The move is seen in part as a retaliation against Amazon’s fairly aggressive attempts to gain its own presence in the publishing world, and specifically to its push toward exclusivity deals in the growing market for ebook marketplace that they believe unfairly restricts their ability to sell books to customers. Amazon has recently inked exclusive deals with Indian self-help guru Deepak Chopra, actor James Franco, director/actress Penny Marshall, and the controversial basketball coach Bobby Knight.

Amazon’s publishing efforts are also a perceived threat to both agents and publishers, since they essentially seek to “cut out the middleman” and ostensibly allow authors to deal with Amazon directly.  The move fits nicely into its very broad diversification strategy, with including cloud computing, and serves it larger goal of shortening the distance between producers and consumers.

Moves like this are most definitely a direct threat to brick-and-mortars like Barnes & Noble, and almost certainly played a hand in the demise of mutual competitor Borders last year. Also, given the sometimes mutually beneficial relationship between booksellers and publishers, many in the publishing world, at least quietly, are rooting against Amazon.

“We’ve got to push back and make the case that they have ulterior motives that are not in the best interests of the book industry,”  said Oren Teicher, chief executive of the American Booksellers Association. “Amazon’s long-term objective is to convert these book buyers on to a lot of other commodities.”

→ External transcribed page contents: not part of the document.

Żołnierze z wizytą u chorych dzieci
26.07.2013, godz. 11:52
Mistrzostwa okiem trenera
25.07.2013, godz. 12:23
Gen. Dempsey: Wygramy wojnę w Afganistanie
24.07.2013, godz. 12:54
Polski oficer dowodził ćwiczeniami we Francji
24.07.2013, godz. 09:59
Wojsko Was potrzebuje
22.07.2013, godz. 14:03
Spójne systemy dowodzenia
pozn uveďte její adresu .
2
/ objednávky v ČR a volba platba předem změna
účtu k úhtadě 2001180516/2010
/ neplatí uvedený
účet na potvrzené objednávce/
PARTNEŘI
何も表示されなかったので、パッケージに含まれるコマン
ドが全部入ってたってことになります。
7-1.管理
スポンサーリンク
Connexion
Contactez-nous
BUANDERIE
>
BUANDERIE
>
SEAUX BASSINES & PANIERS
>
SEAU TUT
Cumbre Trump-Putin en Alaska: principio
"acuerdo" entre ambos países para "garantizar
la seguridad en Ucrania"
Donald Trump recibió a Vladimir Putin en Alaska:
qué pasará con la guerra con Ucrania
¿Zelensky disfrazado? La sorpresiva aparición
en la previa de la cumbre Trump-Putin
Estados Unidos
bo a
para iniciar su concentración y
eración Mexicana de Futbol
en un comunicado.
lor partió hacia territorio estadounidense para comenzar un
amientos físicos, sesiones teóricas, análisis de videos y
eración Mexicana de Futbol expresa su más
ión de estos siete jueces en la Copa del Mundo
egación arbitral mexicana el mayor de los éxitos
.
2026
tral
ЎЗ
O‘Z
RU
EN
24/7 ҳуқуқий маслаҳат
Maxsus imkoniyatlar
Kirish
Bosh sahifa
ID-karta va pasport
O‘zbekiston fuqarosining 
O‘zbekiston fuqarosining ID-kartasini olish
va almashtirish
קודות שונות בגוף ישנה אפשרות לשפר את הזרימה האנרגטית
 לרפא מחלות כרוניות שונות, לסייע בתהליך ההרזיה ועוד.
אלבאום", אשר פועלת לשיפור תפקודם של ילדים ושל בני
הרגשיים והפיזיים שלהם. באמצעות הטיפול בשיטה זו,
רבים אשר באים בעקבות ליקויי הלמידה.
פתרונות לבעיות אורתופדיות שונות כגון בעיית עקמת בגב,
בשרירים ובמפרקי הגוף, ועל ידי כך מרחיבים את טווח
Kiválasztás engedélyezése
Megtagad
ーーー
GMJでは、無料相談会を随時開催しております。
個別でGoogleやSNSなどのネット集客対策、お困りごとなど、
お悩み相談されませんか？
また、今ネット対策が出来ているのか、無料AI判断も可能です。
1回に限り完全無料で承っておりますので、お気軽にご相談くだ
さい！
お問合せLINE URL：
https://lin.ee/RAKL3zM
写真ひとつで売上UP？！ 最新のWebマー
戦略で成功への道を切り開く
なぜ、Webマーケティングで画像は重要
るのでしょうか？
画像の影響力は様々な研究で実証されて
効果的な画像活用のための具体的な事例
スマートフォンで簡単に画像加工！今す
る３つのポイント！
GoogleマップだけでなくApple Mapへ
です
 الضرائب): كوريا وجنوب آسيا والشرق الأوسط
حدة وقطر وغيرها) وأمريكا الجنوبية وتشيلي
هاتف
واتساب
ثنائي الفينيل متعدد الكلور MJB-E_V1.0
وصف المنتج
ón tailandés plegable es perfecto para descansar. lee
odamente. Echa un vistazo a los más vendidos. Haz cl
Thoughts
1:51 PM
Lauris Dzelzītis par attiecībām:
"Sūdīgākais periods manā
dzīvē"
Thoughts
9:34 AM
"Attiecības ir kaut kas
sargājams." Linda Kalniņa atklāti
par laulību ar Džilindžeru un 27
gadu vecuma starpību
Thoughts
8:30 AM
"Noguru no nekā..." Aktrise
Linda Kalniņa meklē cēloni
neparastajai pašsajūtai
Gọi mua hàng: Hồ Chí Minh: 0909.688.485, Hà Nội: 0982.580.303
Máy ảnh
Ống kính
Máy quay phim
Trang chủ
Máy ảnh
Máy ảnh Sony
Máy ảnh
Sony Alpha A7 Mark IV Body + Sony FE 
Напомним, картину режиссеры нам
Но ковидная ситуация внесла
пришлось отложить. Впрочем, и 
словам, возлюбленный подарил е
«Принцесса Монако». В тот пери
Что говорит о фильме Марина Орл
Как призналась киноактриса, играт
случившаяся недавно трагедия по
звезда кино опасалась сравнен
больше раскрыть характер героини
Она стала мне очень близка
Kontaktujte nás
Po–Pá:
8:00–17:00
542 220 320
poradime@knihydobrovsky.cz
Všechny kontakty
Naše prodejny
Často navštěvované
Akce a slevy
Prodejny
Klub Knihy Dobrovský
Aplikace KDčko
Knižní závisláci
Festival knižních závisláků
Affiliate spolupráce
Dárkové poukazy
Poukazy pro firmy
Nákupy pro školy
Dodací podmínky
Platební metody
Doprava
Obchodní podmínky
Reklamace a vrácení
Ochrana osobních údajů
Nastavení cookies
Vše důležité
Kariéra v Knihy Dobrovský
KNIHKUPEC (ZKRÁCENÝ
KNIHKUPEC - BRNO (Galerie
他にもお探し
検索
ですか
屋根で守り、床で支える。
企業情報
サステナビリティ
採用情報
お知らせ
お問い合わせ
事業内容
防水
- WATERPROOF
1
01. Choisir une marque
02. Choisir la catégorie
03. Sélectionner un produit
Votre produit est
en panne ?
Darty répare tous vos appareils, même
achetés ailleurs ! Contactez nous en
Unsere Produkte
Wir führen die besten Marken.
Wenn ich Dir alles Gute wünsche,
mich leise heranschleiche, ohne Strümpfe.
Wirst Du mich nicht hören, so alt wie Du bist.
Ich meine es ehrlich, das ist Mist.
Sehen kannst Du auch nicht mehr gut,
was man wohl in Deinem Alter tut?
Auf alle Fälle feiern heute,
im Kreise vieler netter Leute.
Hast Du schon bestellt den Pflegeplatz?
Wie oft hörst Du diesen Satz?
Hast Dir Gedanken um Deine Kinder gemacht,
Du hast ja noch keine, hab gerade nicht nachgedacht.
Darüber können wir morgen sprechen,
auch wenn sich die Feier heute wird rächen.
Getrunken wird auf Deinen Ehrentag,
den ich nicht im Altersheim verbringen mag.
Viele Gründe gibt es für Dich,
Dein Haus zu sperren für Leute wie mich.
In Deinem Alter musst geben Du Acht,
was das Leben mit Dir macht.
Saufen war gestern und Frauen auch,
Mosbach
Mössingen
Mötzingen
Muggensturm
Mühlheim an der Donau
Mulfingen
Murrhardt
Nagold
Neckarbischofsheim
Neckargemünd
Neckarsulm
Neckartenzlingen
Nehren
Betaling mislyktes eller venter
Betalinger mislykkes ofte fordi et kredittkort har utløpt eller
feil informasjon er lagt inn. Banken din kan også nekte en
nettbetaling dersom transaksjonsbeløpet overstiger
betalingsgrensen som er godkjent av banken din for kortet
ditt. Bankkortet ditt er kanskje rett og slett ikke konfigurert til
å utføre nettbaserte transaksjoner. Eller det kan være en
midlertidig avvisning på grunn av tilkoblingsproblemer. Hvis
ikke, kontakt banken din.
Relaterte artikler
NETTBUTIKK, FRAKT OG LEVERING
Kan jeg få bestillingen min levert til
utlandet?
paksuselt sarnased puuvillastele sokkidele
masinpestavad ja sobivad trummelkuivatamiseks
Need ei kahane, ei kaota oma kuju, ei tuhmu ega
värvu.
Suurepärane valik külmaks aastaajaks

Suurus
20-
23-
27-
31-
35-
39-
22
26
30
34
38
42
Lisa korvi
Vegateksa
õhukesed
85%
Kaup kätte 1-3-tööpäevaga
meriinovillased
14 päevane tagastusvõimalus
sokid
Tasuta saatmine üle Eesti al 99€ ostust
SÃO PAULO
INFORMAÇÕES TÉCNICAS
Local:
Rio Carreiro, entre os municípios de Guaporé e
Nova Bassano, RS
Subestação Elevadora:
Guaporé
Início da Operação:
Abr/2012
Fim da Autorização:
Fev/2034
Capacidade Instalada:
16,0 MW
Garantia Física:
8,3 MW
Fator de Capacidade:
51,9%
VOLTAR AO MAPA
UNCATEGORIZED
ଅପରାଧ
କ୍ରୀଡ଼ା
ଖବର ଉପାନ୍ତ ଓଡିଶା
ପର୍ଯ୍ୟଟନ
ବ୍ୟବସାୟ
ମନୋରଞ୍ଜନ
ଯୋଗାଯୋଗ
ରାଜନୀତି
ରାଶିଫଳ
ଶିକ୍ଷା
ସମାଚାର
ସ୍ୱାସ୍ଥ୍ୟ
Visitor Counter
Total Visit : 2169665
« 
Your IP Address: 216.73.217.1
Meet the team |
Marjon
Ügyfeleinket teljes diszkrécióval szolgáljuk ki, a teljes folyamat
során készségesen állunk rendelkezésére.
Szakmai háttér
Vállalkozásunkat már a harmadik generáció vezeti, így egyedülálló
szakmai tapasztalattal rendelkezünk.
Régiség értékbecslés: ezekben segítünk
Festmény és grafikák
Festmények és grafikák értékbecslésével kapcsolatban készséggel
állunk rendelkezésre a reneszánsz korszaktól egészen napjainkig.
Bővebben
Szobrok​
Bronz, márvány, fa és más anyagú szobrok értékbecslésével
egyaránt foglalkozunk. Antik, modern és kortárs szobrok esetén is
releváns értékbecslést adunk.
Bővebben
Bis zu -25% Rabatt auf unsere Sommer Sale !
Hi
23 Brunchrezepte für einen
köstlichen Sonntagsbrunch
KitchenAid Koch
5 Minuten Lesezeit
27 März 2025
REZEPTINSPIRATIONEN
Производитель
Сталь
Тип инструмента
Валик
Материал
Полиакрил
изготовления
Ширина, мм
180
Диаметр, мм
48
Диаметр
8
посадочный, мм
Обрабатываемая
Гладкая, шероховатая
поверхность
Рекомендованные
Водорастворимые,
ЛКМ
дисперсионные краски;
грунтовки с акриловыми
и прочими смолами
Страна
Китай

Right now, Barnes & Noble’s ban has real potential to damage Amazon and limit the company’s ability to sell its exclusive books and/or sign new authors. Besides cutting into a very significant source of revenue for any author, many still have the understandably ego-driven desireto see their books on a shelf in a bookstore, something they can’t do as easily if they’re barred from the shelves of Barnes & Noble and others.

It’s also been a source of frustration for many retailers that their stores often serves as “showrooms” for products, such as books, that people will then buy online, sometimes at lower prices (which are themselves lowered to be a loss-leader for retailers like Amazon).  Amazon, among others, even makes this much easier due to smartphone apps that will compare prices and allow users to immediately order the item through their device.  Also, in most parts of the country, Amazon users are not subjected to state sales taxes, which some also assert gives the retailer an undeniable pricing advantage over brick-and-mortars.

Then, of course, there is the arena of ebooks; with Barnes & Noble producing the Nook to compete with Amazon’s Kindle for market share.  The former’s concern is that if Amazon restricts ebooks under exlcusivity deals, that they will lose market share, they argue unfairly.

“Their actions have undermined the industry as a whole, ” said Barnes & Noble’s chief merchandising officer, Jamie Carey. “It’s clear to us that Amazon has proven they would not be a good publishing partner to Barnes & Noble, as they continue to pull content off the market for their own self interest.”

Barnes & Noble has made clear that they will sell Amazon-published books not covered by exclusivity deals through their website, but have stated that they have, so far, not encountered any great demand for them.

Here’s how these stocks are reacting to the news:

Barnes & Noble, Inc. (NYSE:BKS): BKS shares recently traded at $13.49, up $0.43, or 3.29%. They have traded in a 52-week range of $9.35 to $18.73. Volume today was 738,108 shares versus a 3-month average volume of 1,790,980 shares. The company’s trailing earnings are $-1.14 per share.

Amazon.com Inc. (NASDAQ:AMZN): AMZN shares recently traded at $189.46, up $3.92, or 2.11%. They have traded in a 52-week range of $160.59 to $246.71. Volume today was 3,573,213 shares versus a 3-month average volume of 6,423,810 shares. The company’s trailing P/E is 138.41, while trailing earnings are $1.37 per share.